_INFORMATION_:
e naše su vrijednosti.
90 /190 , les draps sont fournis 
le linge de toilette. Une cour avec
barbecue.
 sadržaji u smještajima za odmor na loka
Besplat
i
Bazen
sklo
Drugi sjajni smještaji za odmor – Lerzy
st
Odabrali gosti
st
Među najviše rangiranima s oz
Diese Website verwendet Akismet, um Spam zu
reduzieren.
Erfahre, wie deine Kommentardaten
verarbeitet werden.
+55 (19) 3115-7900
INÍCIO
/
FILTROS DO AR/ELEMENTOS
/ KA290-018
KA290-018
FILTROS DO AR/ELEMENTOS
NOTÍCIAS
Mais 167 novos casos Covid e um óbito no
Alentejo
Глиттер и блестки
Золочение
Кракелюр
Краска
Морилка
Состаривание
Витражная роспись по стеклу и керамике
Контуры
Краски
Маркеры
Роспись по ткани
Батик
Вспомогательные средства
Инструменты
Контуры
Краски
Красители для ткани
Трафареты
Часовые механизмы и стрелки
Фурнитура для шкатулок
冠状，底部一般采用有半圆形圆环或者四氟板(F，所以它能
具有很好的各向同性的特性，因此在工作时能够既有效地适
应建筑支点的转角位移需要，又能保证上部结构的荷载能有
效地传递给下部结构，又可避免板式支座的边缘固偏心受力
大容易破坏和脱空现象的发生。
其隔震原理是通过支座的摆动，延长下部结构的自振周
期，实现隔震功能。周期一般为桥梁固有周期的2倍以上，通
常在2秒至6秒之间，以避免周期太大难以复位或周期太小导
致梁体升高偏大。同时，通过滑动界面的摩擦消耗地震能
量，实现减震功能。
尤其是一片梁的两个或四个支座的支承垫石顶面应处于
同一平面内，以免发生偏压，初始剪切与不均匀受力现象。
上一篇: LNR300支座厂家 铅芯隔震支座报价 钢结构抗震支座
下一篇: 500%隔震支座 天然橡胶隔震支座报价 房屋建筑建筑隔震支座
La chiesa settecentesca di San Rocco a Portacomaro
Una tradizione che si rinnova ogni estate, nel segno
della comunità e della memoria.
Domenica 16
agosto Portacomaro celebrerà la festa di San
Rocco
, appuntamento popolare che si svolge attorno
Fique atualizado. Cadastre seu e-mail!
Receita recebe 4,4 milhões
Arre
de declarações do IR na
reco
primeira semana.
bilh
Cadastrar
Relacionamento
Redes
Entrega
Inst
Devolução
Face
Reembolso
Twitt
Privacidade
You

_PROBLEM TO WORK ON_:
What do the lines above say from the one containing "具有很好的各向同性的特性，因此在工作时能够既有效地适" down to the one containing "de declarações do IR na"? Return them exactly, both end lines included, and only them.

_RESULT_:
具有很好的各向同性的特性，因此在工作时能够既有效地适
应建筑支点的转角位移需要，又能保证上部结构的荷载能有
效地传递给下部结构，又可避免板式支座的边缘固偏心受力
大容易破坏和脱空现象的发生。
其隔震原理是通过支座的摆动，延长下部结构的自振周
期，实现隔震功能。周期一般为桥梁固有周期的2倍以上，通
常在2秒至6秒之间，以避免周期太大难以复位或周期太小导
致梁体升高偏大。同时，通过滑动界面的摩擦消耗地震能
量，实现减震功能。
尤其是一片梁的两个或四个支座的支承垫石顶面应处于
同一平面内，以免发生偏压，初始剪切与不均匀受力现象。
上一篇: LNR300支座厂家 铅芯隔震支座报价 钢结构抗震支座
下一篇: 500%隔震支座 天然橡胶隔震支座报价 房屋建筑建筑隔震支座
La chiesa settecentesca di San Rocco a Portacomaro
Una tradizione che si rinnova ogni estate, nel segno
della comunità e della memoria.
Domenica 16
agosto Portacomaro celebrerà la festa di San
Rocco
, appuntamento popolare che si svolge attorno
Fique atualizado. Cadastre seu e-mail!
Receita recebe 4,4 milhões
Arre
de declarações do IR na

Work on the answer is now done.